Daytona Day, 2025: How to Watch the Daytona 500 and What to Know

It’s Daytona Day, and as longtime readers know…we love the Daytona 500 very very much.

You don’t have to like NASCAR to love NASCAR. In fact, I think this is where most reasonable Americans land. Not every race is exciting. The sport’s a little hard to follow. But dammit, Talladega Nights: The Ballad of Ricky Bobby was an all-time great.

I like NASCAR. But if you don’t like NASCAR, that’s fine. If you dislike NASCAR? Different situation. If you actively dislike NASCAR, something’s off. Those who actively dislike NASCAR need to do some soul-searching, starting with asking their parents why they raised a child so enamored with the smell of its own farts.

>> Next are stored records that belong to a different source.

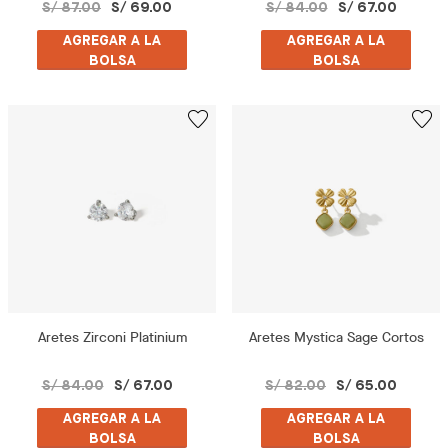
S/ 87.00
S/ 69.00
S/ 84.00
S/ 67.00
AGREGAR A LA
AGREGAR A LA
BOLSA
BOLSA
Aretes Zirconi Platinium
Aretes Mystica Sage Cortos
S/ 84.00
S/ 67.00
S/ 82.00
S/ 65.00
AGREGAR A LA
AGREGAR A LA
BOLSA
BOLSA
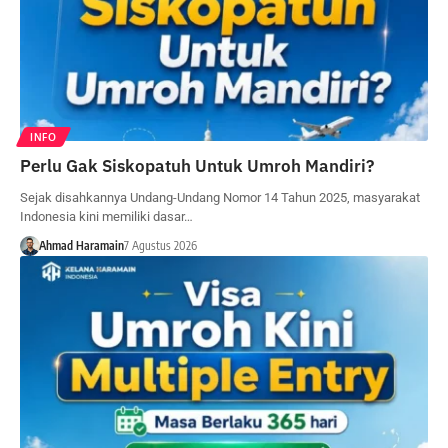
INFO
Perlu Gak Siskopatuh Untuk Umroh Mandiri?
Sejak disahkannya Undang-Undang Nomor 14 Tahun 2025, masyarakat
Indonesia kini memiliki dasar…
Ahmad Haramain
7 Agustus 2026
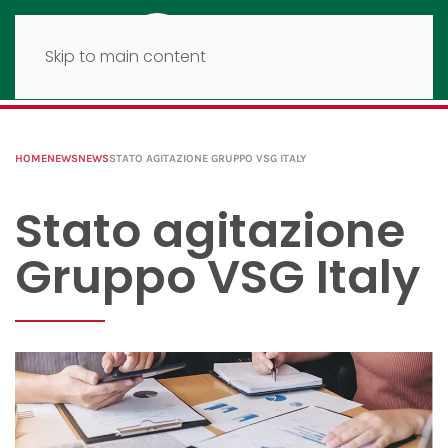
Skip to main content
HOME
NEWS
NEWS
STATO AGITAZIONE GRUPPO VSG ITALY
Stato agitazione
Gruppo VSG Italy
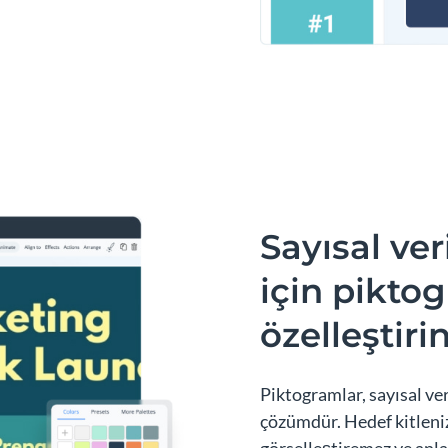
Sayısal ver
için pikto
özelleştiri
Piktogramlar, sayısal ve
çözümdür. Hedef kitleniz
görselleştiremez ve anla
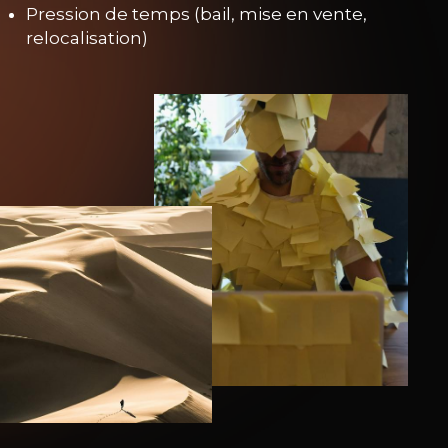
Pression de temps (bail, mise en vente,
relocalisation)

I’m often asked how to go about watching the Daytona 500. The best way to do it is to throw a party with moonshine and KFC, inviting 25 people and welcoming five guests to your home. I’ve only managed to do this once. The second-best way is to lay down on your couch and soak it all in.

Watching NASCAR is more like watching golf or the Olympics than it’s like watching football or basketball. You can take a nap. You can miss some stretches. There’s a peace that comes from the motors’ constant drone. The broadcast should show you any big highlights you missed, and what you really want is to lock in down the stretch, as the tension builds. That’s when it goes from nap-adjacent to exhilarating.

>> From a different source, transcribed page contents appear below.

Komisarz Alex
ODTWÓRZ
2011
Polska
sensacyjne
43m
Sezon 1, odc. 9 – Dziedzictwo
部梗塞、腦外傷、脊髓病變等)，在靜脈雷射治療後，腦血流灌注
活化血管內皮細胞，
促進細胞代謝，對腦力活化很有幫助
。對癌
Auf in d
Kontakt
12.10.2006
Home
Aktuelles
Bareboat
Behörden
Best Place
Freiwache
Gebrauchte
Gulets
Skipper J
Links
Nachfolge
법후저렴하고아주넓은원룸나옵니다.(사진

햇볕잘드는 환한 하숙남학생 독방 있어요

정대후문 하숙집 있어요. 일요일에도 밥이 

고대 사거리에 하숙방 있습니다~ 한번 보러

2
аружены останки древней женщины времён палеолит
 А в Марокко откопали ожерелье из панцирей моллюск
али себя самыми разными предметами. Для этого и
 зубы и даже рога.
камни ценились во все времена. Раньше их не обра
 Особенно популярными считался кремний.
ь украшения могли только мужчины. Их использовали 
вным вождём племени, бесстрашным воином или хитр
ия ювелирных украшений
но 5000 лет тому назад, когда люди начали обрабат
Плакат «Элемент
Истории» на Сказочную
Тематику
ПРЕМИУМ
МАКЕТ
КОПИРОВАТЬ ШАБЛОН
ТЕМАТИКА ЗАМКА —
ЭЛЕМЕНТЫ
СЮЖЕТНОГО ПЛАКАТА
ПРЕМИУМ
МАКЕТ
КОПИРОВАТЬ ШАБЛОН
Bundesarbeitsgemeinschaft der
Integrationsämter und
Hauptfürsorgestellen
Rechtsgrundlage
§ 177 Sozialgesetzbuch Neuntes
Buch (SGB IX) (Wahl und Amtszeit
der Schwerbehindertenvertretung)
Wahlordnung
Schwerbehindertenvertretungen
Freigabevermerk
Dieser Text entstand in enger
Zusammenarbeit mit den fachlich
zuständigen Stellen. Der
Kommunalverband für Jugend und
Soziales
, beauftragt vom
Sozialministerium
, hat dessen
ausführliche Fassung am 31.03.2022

Most of the highlights, of course, are crashes. Superspeedway racing (Daytona’s a superspeedway, which means it’s really big and drivers don’t have to use the brakes at all to navigate its turns) lends itself to fireworks. This is good and bad. The bad side, of course, is the danger. The primary goal of every NASCAR race is for nobody to die. If nobody dies, it’s a good day, and we can enjoy all the mayhem.

Thankfully, there hasn’t been a death in 24 years. NASCAR’s done an amazing job figuring out how to let cars run into each other at 200 miles per hour without the drivers dying.

It’s ok to like the crashes. It’s good, even. Never erase the child in your soul. But you can’t outwardly enjoy the crashes until you know the drivers are ok. Those are the rules.

Speaking of those crashes, one of the good stories heading into today revolves around Dale Earnhardt Jr.

Junior’s mostly retired now, but he owns a team which races in the Xfinity Series, NASCAR’s highest minor league (you might remember it as the Busch Series). JR Motorports is trying to get into Cup Series racing. This year, for the first time, they tried to qualify for the Daytona 500, the race that killed Junior’s dad. They pulled it off, and Junior was visibly happier than even the driver himself, Justin Allgaier. After the feat, someone—possibly Jeff Gluck—asked Junior about his relationship with the speedway, given what happened there in 2001.

“I knew it wasn’t the track that took him, and I knew wherever he was, he still felt the same about Daytona.”

It’s a special place. It’s a special race. It’s a special day.

There aren’t any Earnhardts in this year’s field, and there’s no Jeff Gordon, and Jimmie Johnson’s just about retired too. There are always good characters in NASCAR, but this era’s are subtler than their predecessors.

Kyle Larson is probably the best driver in the entire world, not limited in any way to stock car success. Ryan Blaney is both handsome and a caricature of a NASCAR driver, with a sprint car tattooed across his ribs and a former Hooters model for a wife. Tyler Reddick is a short, scrappy guy, which makes his relationship with his boss—Michael Jordan—visually comedic. Bubba Wallace is a mercurial talent who’s dealt with all the shit you’d expect a Black driver to deal with in NASCAR these days. Chase Elliott’s distant, but he’s widely loved. Joey Logano’s mellowed out, but he’s widely hated. Kyle Busch and Denny Hamlin have become elder statesmen, each polarizing for different reasons. Shane van Gisbergen’s an Australian who used to drive Supercars down there ‘til he came to America for one race and won it. Erik Jones is a hard-luck sleeper. Chase Briscoe is a Midwesterner who got where he got with talent and a dream. Ross Chastain comes from a line of watermelon farmers. Corey LaJoie bet his kids’ college fund on his car to make this race. Christopher Bell still looks like a child. Brad Keselowski’s a dork of an engineer. Alex Bowman is disconcertingly self-aware. William Byron came up as a sim racer, basically turning video game training into a professional athletic career. There are others I’m forgetting or neglecting, but that’s a high-level look.

With rain in the forecast later this afternoon, they’re waving the green flag around 2:00 PM Eastern. The broadcast is on FOX. You don’t have to get KFC, but you should at least get Raising Cane’s. It’s only right to eat fried chicken and drink a coke while watching the Great American Race.